Britt lay in the narrow bed she had slept in as a teenager and listened to the bells of Rothwell United Reformed Chapel tolling out the old year and in the new.

Outside it was dark and silent. No drunken revellers or well-oiled First Footers bearing shortbread and a piece of coal to bring good luck ventured over their neighbours’ hearths in Acacia
Gardens. And there was none of the cheek-kissing and cries of ‘Darling!’ that characterized London parties. In Acacia Gardens decent people watched Big Ben and went quietly to bed.

But tonight Britt didn’t think them narrow-minded or joyless. They were just ordinary people leading quiet lives like her mum and dad. As she lay there wide-eyed and wakeful, the light
from a streetlamp lit up the small room and she realized that for the first time she’d stayed here since leaving home she had unpacked her suitcases and spread her belongings around the room
as though it were really her own.

Smiling, she turned over and snuggled down under the blankets.
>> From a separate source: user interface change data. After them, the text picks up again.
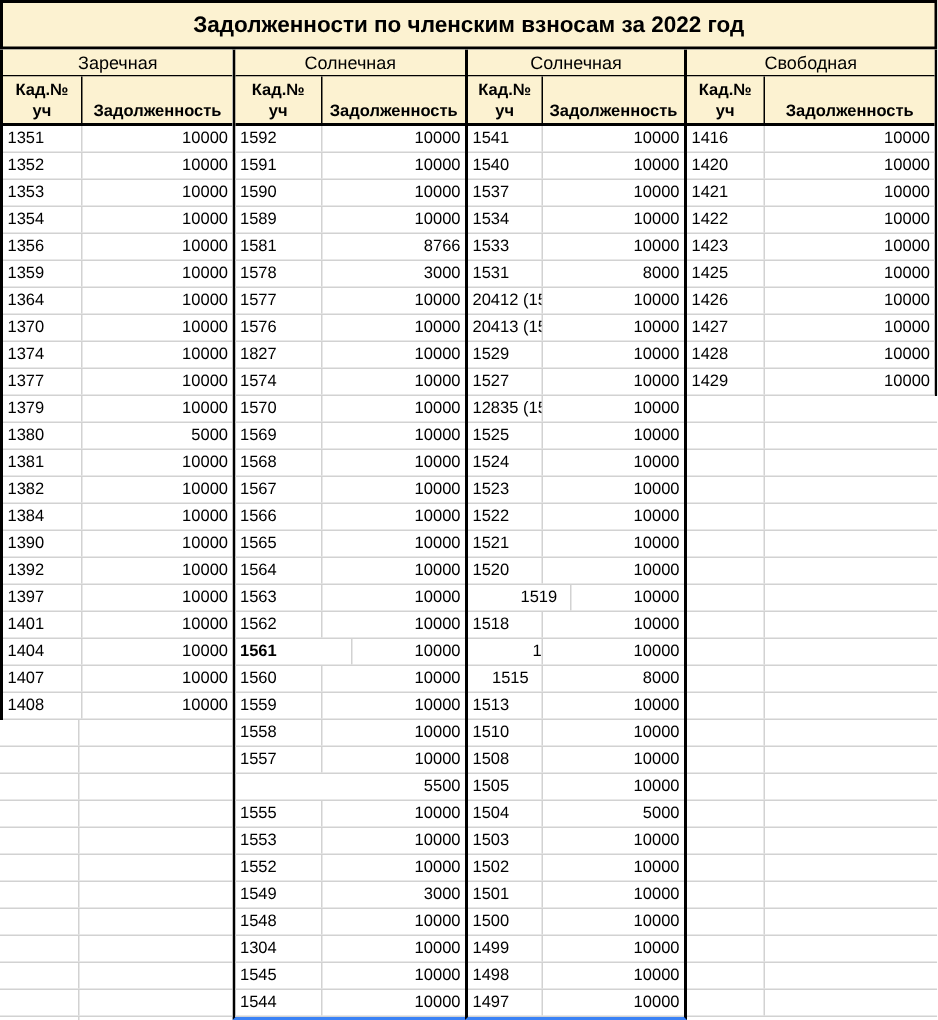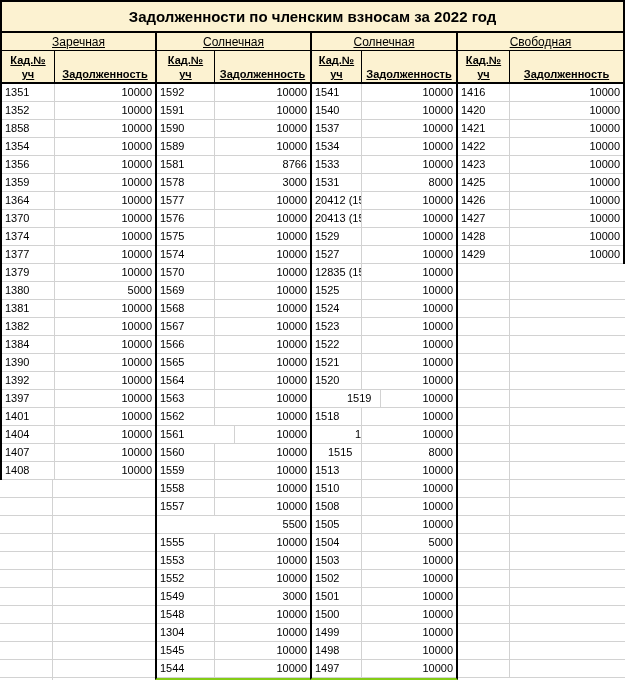--- a/index.html
+++ b/index.html
@@ -16,7 +16,7 @@
   }
   
   .group{position:absolute;top:33px;height:647px;overflow:hidden;}
-  .ghead-block{box-sizing:border-box;background:#e5e5e5;text-decoration:underline;}
+  .ghead-block{box-sizing:border-box;background:#e5e5e5;}
   .gname{
     height:18px;box-sizing:border-box;border-bottom:1px solid #000;
     display:flex;align-items:center;justify-content:center;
She felt an extraordinary peace with the world tonight.

At five o’clock, long before the first dirty streaks of light appeared in the sky, just as the dawn chorus was starting up its first noisy performance of the year, Britt
felt the pain begin.

Half-asleep she turned on to her side, hugging a pillow to her, and tried to forget about it. It was probably indigestion, the legacy of too much Christmas eating.

And then it started again, stronger this time, a wave of pain and nausea that snapped open her eyes and dampened her palms, and made her beg that she was wrong, that this wasn’t
happening.

But she knew that it was. Uncurling herself and lying absolutely flat as she had read you must, she felt the pain grip her again and the blood seep unstoppably out, soaking the sheets and
staining bright red the pure white of her silk pyjamas.
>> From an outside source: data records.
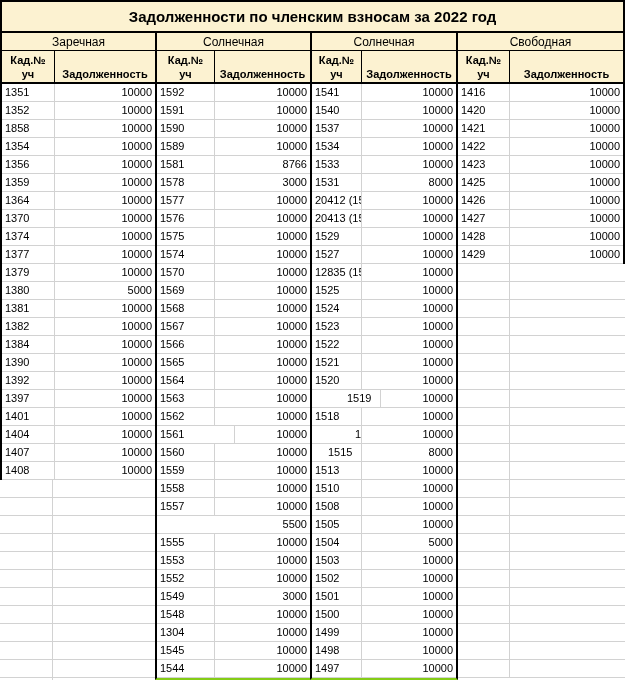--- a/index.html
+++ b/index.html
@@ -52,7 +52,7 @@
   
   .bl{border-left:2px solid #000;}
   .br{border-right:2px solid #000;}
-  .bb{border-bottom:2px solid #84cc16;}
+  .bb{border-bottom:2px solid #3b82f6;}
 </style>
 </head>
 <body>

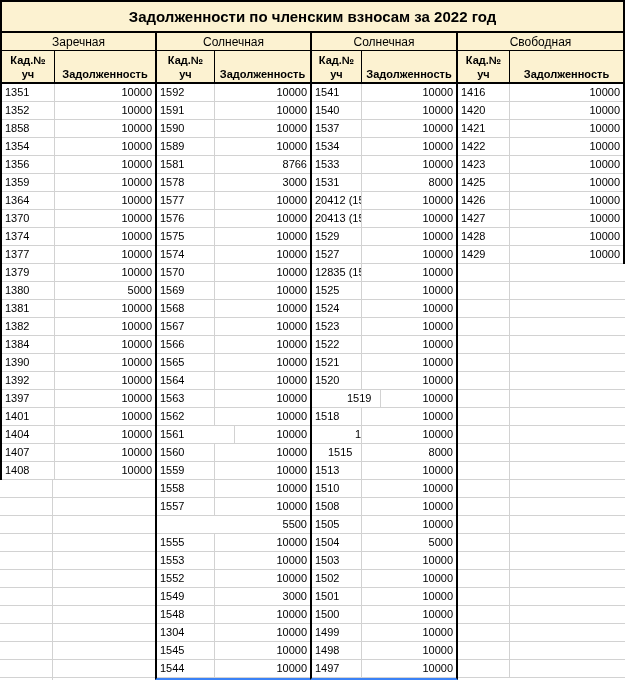--- a/index.html
+++ b/index.html
@@ -84,7 +84,7 @@
           <div class="cell debt">10000</div>
         </div>
         <div class="row">
-          <div class="cell kad" style="width: 53px;">1858</div>
+          <div class="cell kad" style="width: 53px;">1353</div>
           <div class="cell debt">10000</div>
         </div>
         <div class="row">

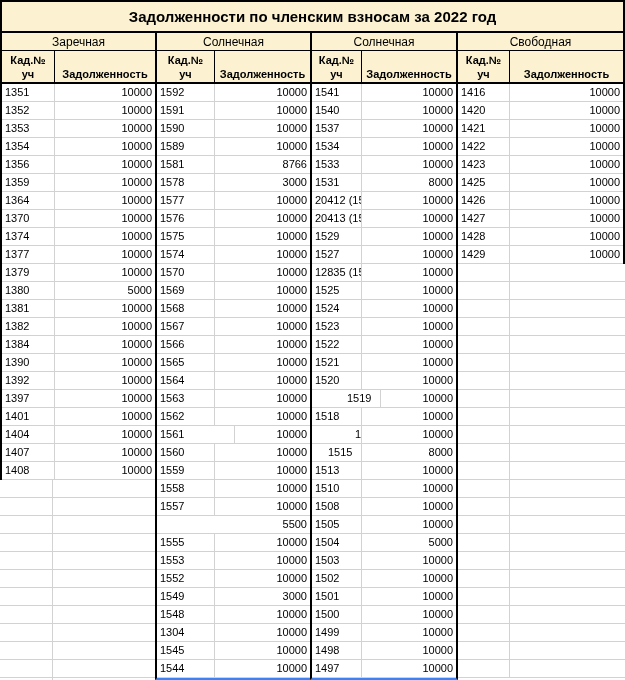--- a/index.html
+++ b/index.html
@@ -261,7 +261,7 @@
           <div class="cell debt">10000</div>
         </div>
         <div class="row">
-          <div class="cell kad" style="width: 58px;">1575</div>
+          <div class="cell kad" style="width: 58px;">1827</div>
           <div class="cell debt">10000</div>
         </div>
         <div class="row">

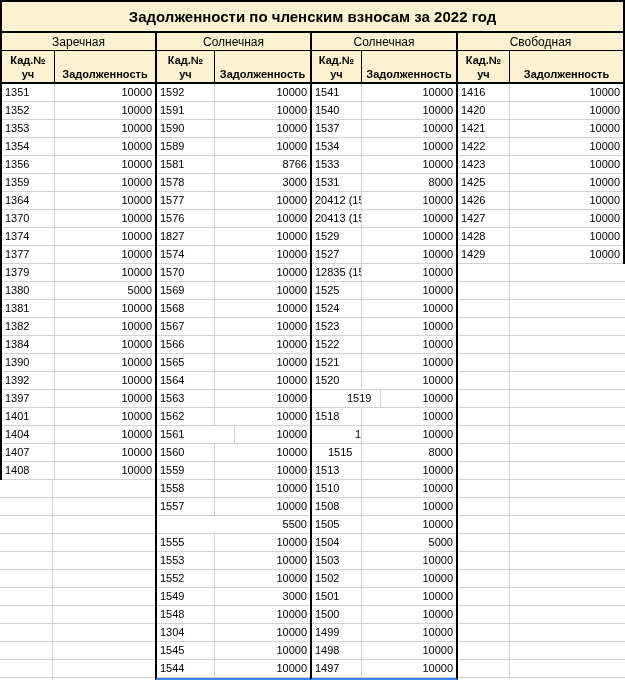--- a/index.html
+++ b/index.html
@@ -305,7 +305,7 @@
           <div class="cell debt">10000</div>
         </div>
         <div class="row">
-          <div class="cell kad" style="width: 78px;">1561</div>
+          <div class="cell kad" style="width: 78px; font-weight: bold;">1561</div>
           <div class="cell debt">10000</div>
         </div>
         <div class="row">

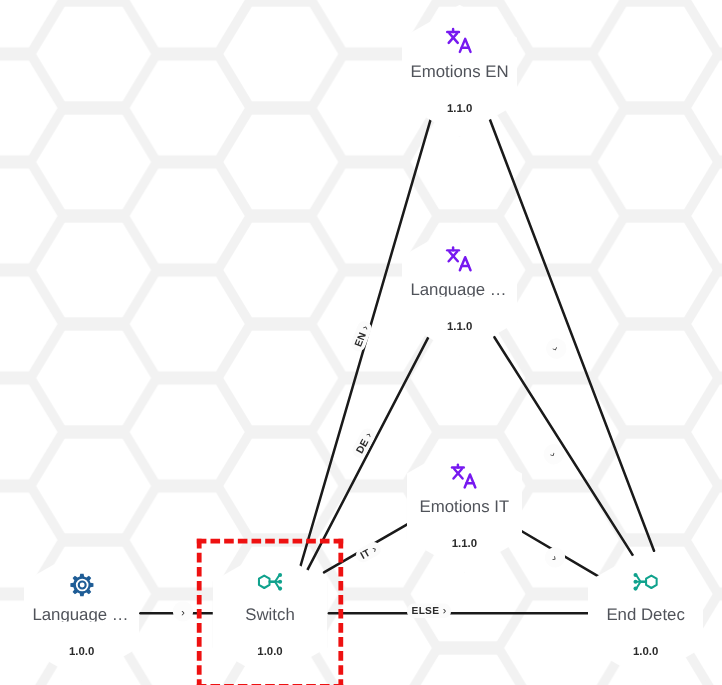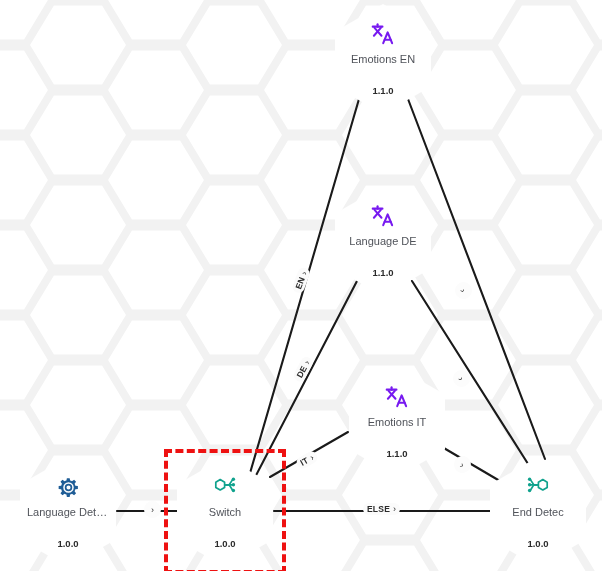--- a/index.html
+++ b/index.html
@@ -71,7 +71,7 @@
     margin-bottom: 5px;
   }
   .node-title {
-    font-size: 11px;
+    font-size: 14px;
     color: #50535a;
     line-height: 12px;
     max-width: 82px;

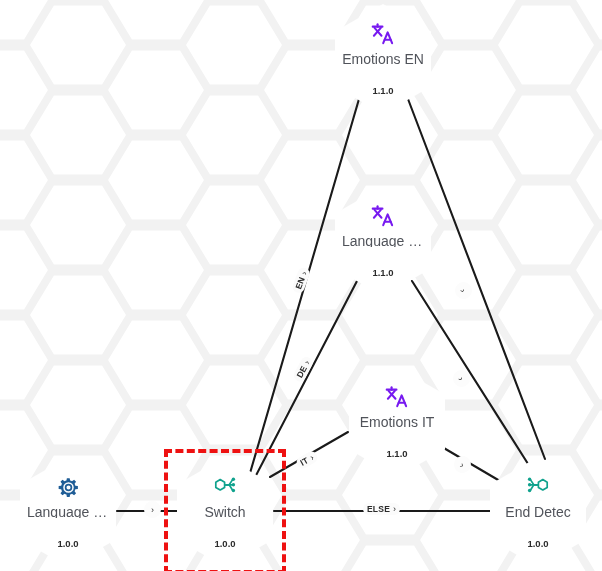--- a/index.html
+++ b/index.html
@@ -218,7 +218,7 @@
       </div>
     </div>
 
-    <div class="node" style="left:349px; top:367px;">
+    <div class="node" style="left:339px; top:367px;">
       <div class="hex-shape"></div>
       <div class="hex-inner">
         <div class="node-icon">

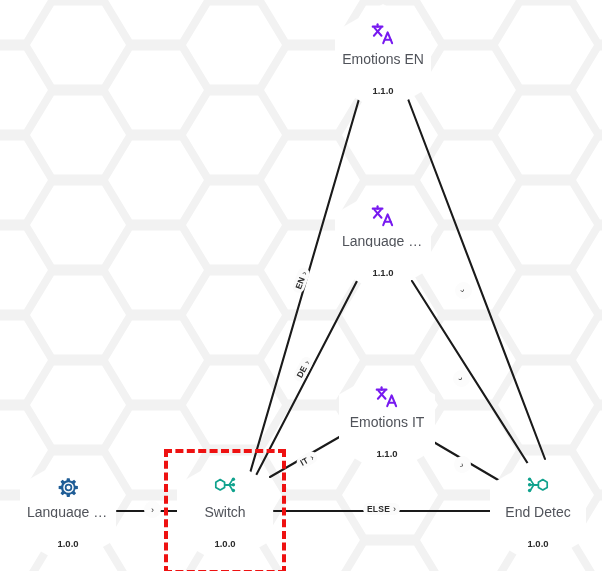--- a/index.html
+++ b/index.html
@@ -306,7 +306,7 @@
       <span class="chev">›</span>
     </div>
 
-    <div class="edge-label" style="left:363px; top:503px;">
+    <div class="edge-label" style="left:339px; top:503px;">
       <span>ELSE</span>
       <span class="chev">›</span>
     </div>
For a moment she thought of shouting to her mother to call a doctor. But she knew that it was too late. That no one could help her now. That she had already lost the baby.

CHAPTER 25

‘Why don’t you come and work for WomanPower?’

Ginny held her breath, not even daring to look at Liz’s face. She knew that Liz might feel WomanPower was too small beer for someone with her talents, a tinpot little venture run by a rank
amateur, a housewife’s hobby.

And the problem was, she’d be right. Ginny looked round the small, untidy office with its single phone, its dingy paintwork and its ancient filing cabinets, not to mention its screamingly
inefficient eighteen-year-old receptionist/typist/dogsbody who was so unprepossessing she’d failed even to get on to a Government training scheme, but who, as a result, came extremely cheap.
It was hardly Metro Television.

For just a second, Ginny felt depressed again. WomanPower was a brilliant idea, she knew that, but if she was brutally honest with herself she just didn’t seem to have the imagination or
the management skills to get it off the ground. Liz, on the other hand, had both. With her on board Ginny knew they could make a real go of it. Realizing that Liz hadn’t answered, Ginny
decided to try a bit harder.

‘We couldn’t pay you a fortune, of course, but it’d be part time and you could still see the kids. Plus of course you wouldn’t be an employee. I’d want you to be my
partner.’

Liz looked around her and thought about it. She hadn’t meant to get a job quite so quickly and hadn’t even begun to wonder what she might do when she did. A little TV consultancy,
perhaps, where she could earn as much in a day as most people earned in a week. But looking round Ginny’s tiny offices, in the lovely peaceful little market town of Lewes, she felt a wave of
revulsion at the thought of dipping back into the world of television, with its crazy egos and obsessive navel-contemplation, and the idea of schlepping up to town, even for one day, which would no
doubt somehow spill into two, maybe with an overnight in some anonymous hotel, suddenly seemed too horrible to contemplate.